▶ [Page-level text extractions]:
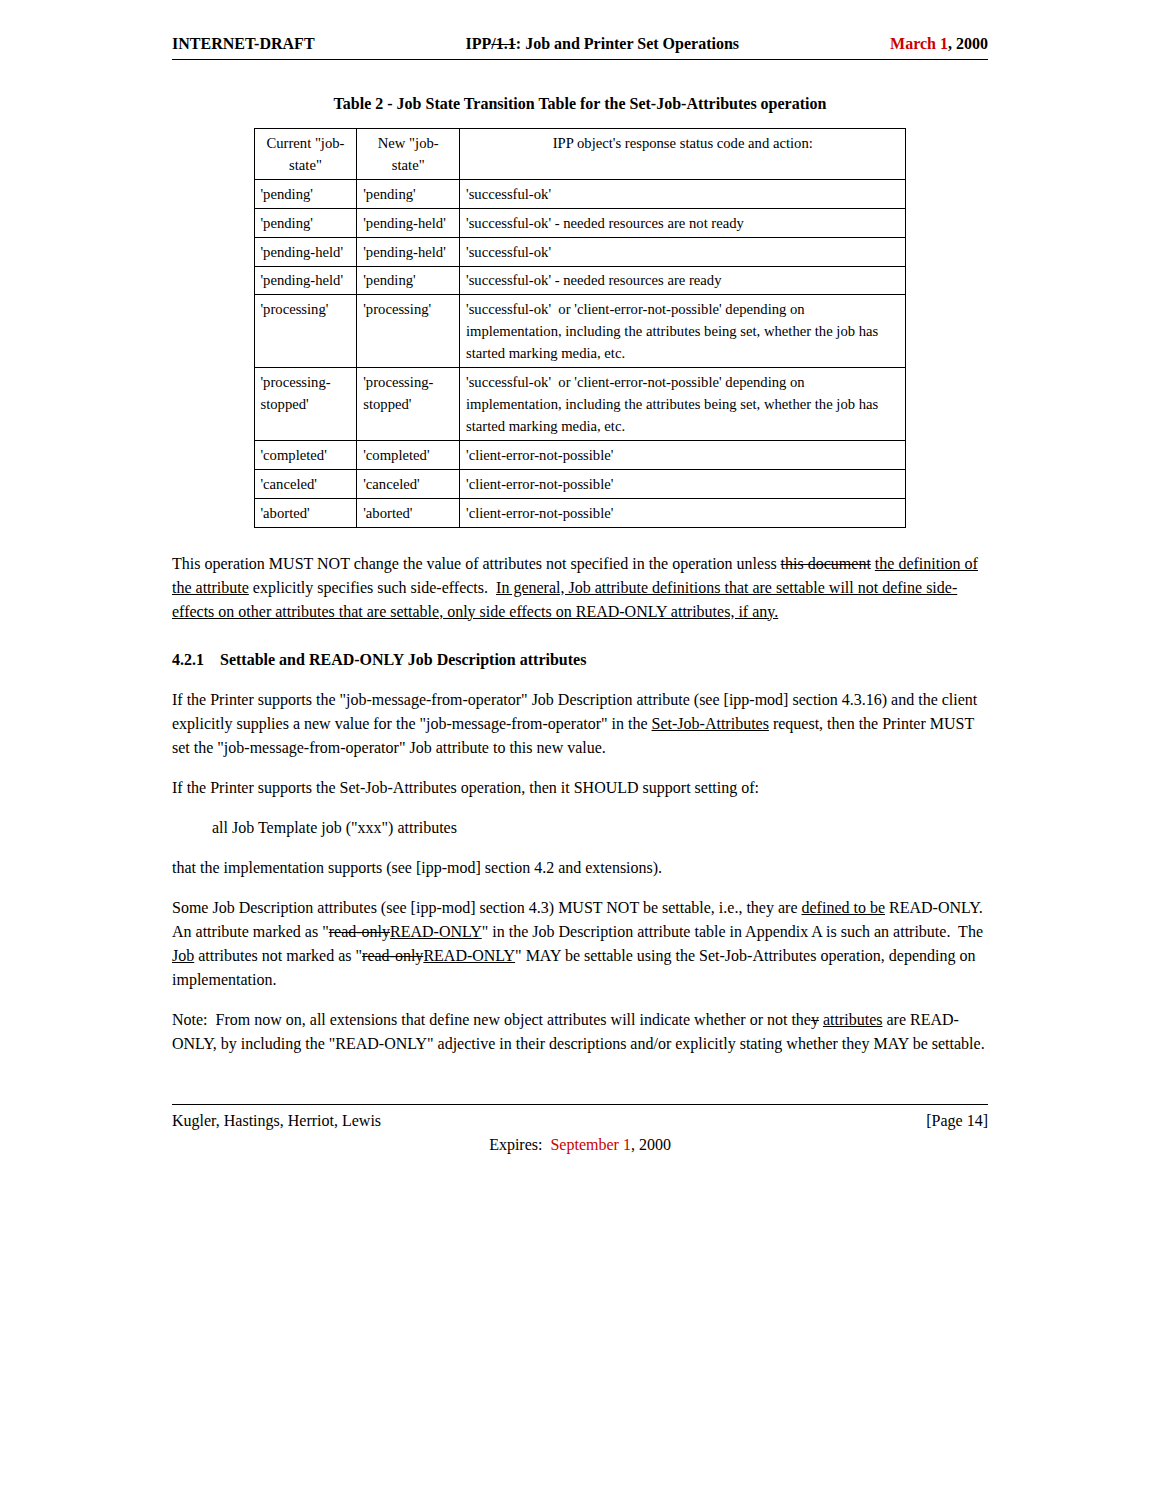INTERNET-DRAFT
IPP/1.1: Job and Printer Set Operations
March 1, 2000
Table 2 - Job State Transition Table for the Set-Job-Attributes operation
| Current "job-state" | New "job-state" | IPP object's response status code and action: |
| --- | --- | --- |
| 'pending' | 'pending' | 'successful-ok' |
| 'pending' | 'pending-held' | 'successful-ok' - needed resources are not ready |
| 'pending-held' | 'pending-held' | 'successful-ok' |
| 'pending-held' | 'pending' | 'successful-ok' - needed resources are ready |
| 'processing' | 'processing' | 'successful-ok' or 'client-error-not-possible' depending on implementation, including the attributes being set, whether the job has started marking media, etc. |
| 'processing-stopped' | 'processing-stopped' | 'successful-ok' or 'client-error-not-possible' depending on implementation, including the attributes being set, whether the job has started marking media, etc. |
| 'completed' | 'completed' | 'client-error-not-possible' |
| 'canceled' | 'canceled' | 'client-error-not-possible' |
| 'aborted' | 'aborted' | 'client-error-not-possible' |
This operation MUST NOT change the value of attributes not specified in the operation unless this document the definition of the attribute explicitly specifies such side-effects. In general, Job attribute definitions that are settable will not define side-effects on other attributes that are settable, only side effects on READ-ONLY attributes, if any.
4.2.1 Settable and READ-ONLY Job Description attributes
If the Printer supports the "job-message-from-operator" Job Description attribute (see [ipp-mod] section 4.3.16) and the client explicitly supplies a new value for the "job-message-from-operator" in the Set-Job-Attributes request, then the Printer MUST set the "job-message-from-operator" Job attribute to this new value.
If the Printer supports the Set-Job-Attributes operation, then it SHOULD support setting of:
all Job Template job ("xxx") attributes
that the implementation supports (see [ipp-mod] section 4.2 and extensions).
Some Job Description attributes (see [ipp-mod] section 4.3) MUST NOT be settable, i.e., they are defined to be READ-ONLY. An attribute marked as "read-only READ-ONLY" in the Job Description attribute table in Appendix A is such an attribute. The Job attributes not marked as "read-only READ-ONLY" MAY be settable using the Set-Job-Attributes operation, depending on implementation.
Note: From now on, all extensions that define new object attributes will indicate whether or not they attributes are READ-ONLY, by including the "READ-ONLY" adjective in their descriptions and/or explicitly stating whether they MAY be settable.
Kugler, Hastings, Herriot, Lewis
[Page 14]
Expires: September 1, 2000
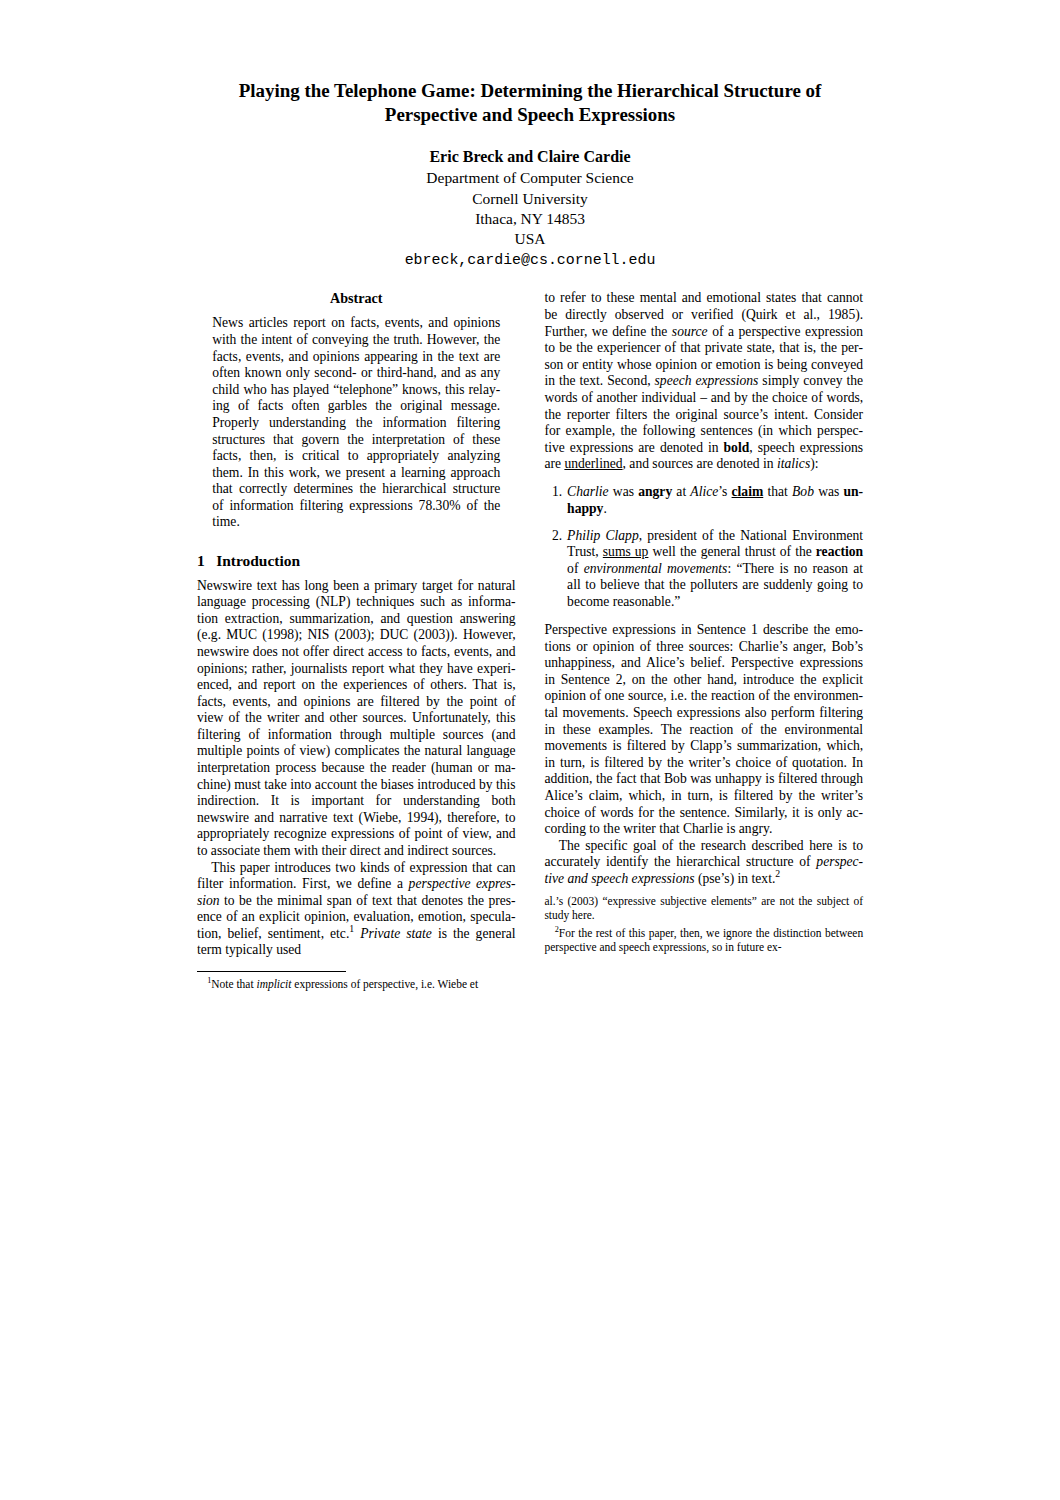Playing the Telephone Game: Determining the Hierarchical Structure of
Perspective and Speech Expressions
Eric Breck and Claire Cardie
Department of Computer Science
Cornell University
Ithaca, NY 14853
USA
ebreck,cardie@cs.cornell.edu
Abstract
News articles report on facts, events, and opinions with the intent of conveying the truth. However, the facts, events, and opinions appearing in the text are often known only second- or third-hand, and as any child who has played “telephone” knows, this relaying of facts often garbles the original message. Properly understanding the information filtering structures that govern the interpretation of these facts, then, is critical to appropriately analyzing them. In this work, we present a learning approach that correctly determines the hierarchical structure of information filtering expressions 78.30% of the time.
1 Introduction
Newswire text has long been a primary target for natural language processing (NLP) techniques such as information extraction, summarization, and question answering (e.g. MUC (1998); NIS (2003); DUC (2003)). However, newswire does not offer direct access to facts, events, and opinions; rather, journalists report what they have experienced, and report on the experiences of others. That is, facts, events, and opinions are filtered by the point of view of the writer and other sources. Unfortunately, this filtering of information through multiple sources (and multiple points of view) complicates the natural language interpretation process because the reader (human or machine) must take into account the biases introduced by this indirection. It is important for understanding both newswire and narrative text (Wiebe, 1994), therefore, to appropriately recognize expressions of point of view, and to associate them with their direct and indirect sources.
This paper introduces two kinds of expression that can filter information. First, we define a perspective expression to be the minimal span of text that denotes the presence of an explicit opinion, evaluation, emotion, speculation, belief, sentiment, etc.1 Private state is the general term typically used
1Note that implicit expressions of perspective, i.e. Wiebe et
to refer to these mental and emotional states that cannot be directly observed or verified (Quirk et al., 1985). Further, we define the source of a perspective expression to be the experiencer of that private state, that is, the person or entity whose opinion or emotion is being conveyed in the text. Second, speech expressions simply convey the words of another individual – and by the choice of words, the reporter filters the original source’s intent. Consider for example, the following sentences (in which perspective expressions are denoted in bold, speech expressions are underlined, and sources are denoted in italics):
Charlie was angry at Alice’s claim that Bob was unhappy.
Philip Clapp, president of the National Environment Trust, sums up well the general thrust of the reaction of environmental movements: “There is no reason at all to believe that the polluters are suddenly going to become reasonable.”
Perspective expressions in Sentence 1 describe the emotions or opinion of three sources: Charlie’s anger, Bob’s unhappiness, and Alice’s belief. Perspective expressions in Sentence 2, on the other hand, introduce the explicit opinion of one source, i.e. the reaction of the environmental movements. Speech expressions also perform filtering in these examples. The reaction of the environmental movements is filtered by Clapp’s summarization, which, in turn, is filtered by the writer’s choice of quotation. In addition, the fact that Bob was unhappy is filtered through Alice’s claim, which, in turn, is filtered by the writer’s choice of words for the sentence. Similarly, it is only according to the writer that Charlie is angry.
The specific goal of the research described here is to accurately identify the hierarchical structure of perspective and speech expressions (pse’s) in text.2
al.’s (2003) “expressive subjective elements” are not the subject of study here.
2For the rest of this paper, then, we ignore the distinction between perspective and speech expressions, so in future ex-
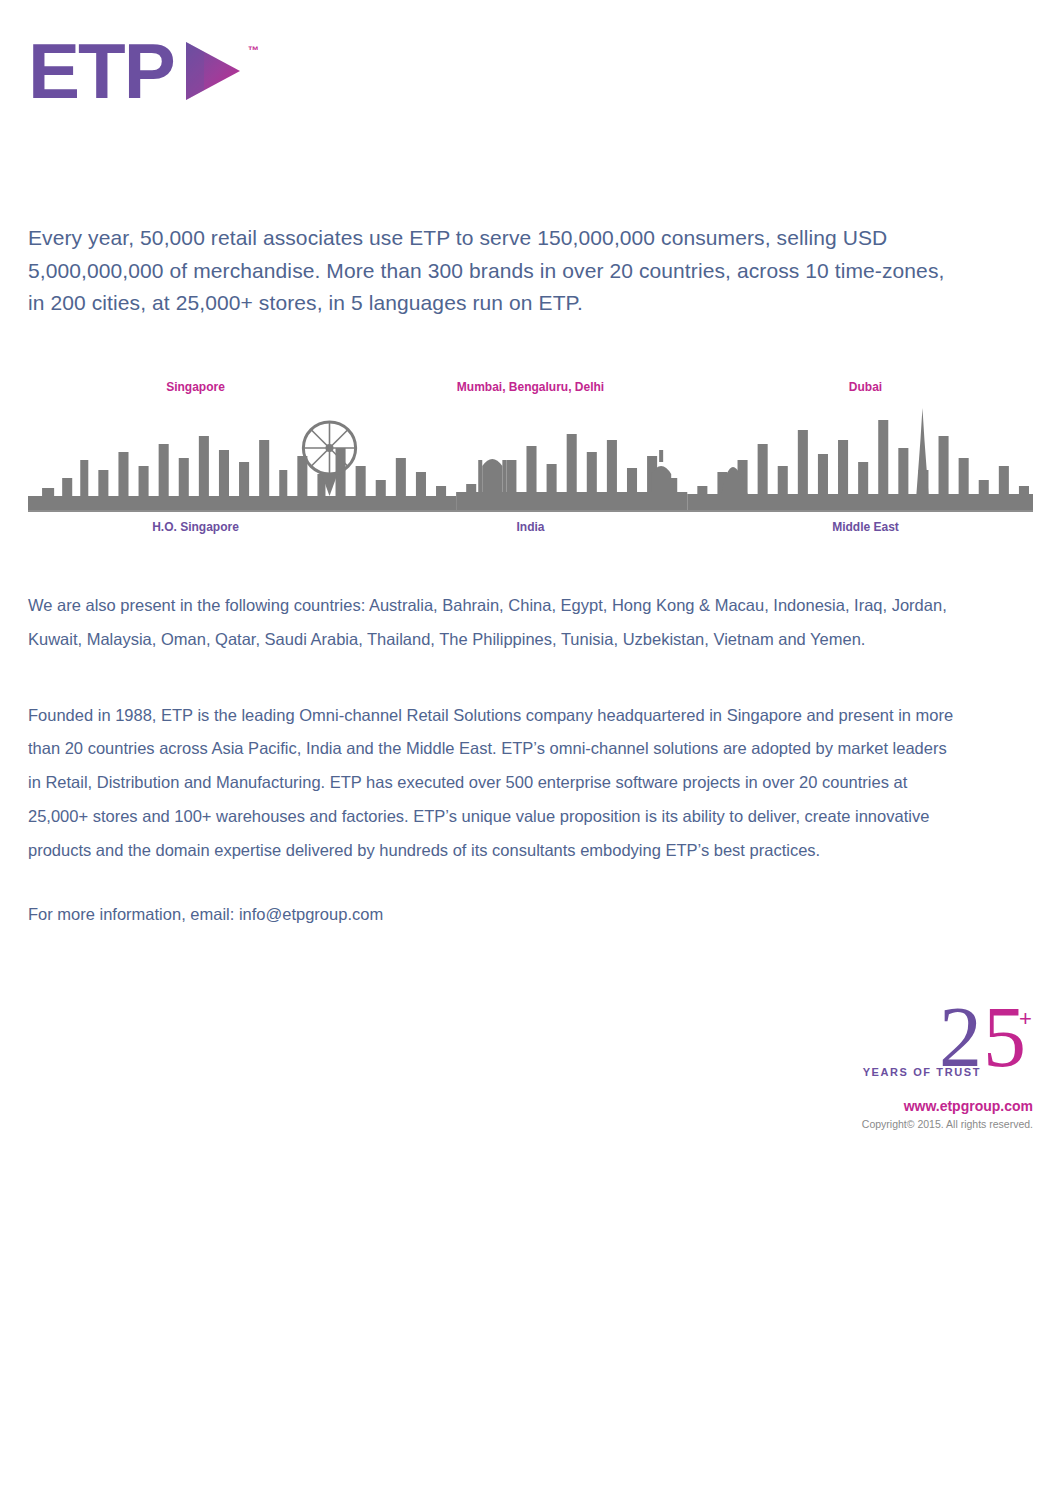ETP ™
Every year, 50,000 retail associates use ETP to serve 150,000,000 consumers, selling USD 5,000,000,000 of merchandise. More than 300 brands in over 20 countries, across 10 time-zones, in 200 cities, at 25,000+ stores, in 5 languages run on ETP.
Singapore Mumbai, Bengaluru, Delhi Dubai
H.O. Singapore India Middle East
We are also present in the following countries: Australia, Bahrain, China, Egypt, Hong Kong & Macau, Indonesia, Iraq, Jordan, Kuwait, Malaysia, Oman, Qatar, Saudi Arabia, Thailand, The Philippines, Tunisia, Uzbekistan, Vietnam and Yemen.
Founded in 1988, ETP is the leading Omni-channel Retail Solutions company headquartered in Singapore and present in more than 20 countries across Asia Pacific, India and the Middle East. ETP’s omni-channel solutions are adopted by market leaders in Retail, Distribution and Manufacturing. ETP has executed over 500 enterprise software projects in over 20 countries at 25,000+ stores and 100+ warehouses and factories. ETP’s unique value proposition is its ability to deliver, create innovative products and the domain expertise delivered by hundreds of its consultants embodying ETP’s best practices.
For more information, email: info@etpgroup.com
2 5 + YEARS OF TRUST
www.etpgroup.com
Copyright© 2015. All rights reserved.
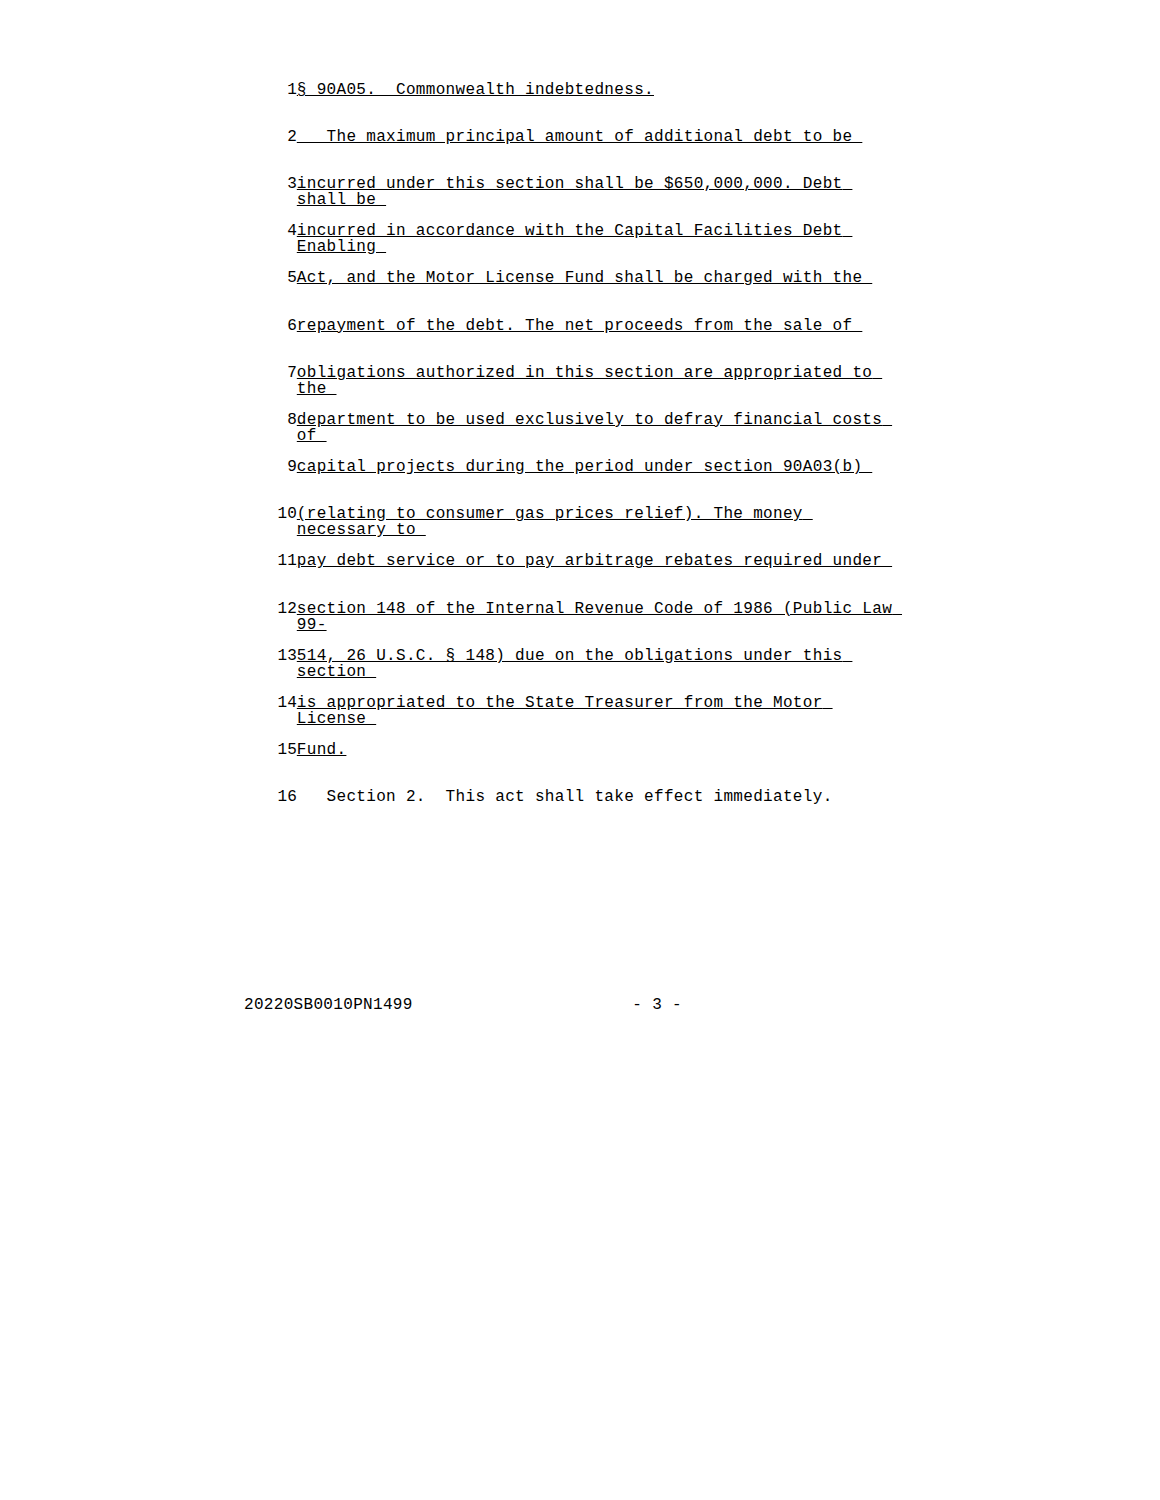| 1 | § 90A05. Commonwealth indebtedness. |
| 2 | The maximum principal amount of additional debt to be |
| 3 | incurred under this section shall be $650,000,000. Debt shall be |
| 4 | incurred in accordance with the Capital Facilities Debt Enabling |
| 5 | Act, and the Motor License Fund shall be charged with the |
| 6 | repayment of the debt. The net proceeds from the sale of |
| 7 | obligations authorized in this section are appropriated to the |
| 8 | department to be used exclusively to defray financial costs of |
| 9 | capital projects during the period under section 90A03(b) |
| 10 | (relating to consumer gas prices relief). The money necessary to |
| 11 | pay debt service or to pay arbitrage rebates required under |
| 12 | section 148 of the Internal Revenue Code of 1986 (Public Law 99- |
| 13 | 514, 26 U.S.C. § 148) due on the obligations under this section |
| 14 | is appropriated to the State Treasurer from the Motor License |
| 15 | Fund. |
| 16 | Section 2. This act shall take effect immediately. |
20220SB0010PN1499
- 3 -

▶ [REQUIRED WORK]: Look over the entries for "including", then copy every line that includes that string.

▶ [RESPONSE AREA]:
| 'processing' | 'processing' | 'successful-ok' or 'client-error-not-possible' depending on implementation, including the attributes being set, whether the job has started marking media, etc. |
| 'processing-stopped' | 'processing-stopped' | 'successful-ok' or 'client-error-not-possible' depending on implementation, including the attributes being set, whether the job has started marking media, etc. |
Note: From now on, all extensions that define new object attributes will indicate whether or not they attributes are READ-ONLY, by including the "READ-ONLY" adjective in their descriptions and/or explicitly stating whether they MAY be settable.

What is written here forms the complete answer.